English UK member centre Regent's College London is part of the first new private university to be created in Britain for 40 years.
Regent's College in London is now one of only five private institutions in the UK to be able to validate its own degrees, and will shortly change its name to Regent's University London. Its seven specialist schools include two concentrating on business.
Internexus became part of Regent's College in 2008 when then owner Steve Phillips sold it. Since then, he has been director of the centre, which is now generally known as the English Language school at Regent's College. Mr Phillips, an English UK board member, is delighted by the changes and their implications, which will include many more pre-sessional courses for students accepted on to degree courses.
"It opens up lots of markets we previously didn't have access to, China being the obvious one," he says. "The Chinese government only recognises universities in the UK, not private schools, and the Gulf states are similar.
"We've become much more the EL department of university than we were before. We're still very keen to retain our identity as an EL school in our own right and will not stop our focus on general courses, including Business English and summer residential. And we will definitely keep our British Council accreditation.
"Probably most exciting thing is that Regent's College is very forward-thinking so we do a lot of strategy. There are talks of overseas campuses and now we can licence our own degrees we can go abroad, establish campuses and teach degree programmes. We couldn't do that before as they weren't our degrees, but validated by the Open University. The plan is to have three by 2020.
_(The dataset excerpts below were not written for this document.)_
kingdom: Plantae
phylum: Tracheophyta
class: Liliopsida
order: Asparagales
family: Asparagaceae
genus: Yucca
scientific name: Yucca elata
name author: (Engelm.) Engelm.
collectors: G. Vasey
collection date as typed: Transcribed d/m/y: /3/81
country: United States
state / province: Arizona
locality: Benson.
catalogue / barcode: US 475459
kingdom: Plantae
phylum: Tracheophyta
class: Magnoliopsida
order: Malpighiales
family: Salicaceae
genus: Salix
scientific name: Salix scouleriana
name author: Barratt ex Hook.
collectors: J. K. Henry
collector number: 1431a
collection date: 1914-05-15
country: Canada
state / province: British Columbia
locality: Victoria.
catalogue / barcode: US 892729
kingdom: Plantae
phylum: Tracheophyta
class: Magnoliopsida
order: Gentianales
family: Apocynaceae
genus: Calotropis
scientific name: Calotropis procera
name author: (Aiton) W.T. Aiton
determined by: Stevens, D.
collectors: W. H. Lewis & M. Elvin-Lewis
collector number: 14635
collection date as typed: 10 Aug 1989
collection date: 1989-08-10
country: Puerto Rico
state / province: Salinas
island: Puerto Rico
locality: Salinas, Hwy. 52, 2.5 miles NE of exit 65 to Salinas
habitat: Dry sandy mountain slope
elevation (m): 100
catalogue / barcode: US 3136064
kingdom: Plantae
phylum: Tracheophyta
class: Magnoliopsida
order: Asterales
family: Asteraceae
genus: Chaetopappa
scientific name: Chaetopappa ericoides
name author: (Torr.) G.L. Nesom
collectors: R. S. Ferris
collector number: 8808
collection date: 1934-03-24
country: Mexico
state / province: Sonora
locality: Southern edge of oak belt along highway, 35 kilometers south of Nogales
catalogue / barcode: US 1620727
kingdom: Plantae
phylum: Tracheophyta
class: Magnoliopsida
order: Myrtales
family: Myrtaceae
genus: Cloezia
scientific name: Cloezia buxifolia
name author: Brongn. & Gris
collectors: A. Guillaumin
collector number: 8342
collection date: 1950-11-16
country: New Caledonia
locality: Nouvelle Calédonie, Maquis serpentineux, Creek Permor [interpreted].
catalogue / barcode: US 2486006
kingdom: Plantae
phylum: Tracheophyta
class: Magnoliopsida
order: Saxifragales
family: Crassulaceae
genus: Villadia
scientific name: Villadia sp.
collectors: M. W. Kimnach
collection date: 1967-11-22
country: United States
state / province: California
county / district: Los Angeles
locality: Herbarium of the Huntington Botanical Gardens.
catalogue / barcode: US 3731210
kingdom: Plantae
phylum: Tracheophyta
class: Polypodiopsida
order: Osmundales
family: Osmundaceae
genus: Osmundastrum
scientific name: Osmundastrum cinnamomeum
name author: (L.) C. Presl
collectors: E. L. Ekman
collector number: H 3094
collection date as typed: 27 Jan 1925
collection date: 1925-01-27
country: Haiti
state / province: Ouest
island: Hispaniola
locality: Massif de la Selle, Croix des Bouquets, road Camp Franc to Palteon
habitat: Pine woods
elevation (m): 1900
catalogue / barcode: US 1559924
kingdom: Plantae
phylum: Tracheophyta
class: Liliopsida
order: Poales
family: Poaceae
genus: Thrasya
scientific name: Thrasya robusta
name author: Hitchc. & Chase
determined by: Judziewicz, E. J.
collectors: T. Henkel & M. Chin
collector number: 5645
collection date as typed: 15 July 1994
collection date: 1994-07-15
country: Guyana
"There are implications for English Language, as these students will have to be tested so we will need to have a presence over there."
Mr Phillips said it had taken three years and around 60 exhaustive visits from the QAA for university status to be granted. " They look at everything, not only systems processes and quality assurance. They visit meetings and committees, look through minutes of meetings, talk to teachers, talk to students. They do everything.
"Now we can do our own degrees and our students are very excited about it."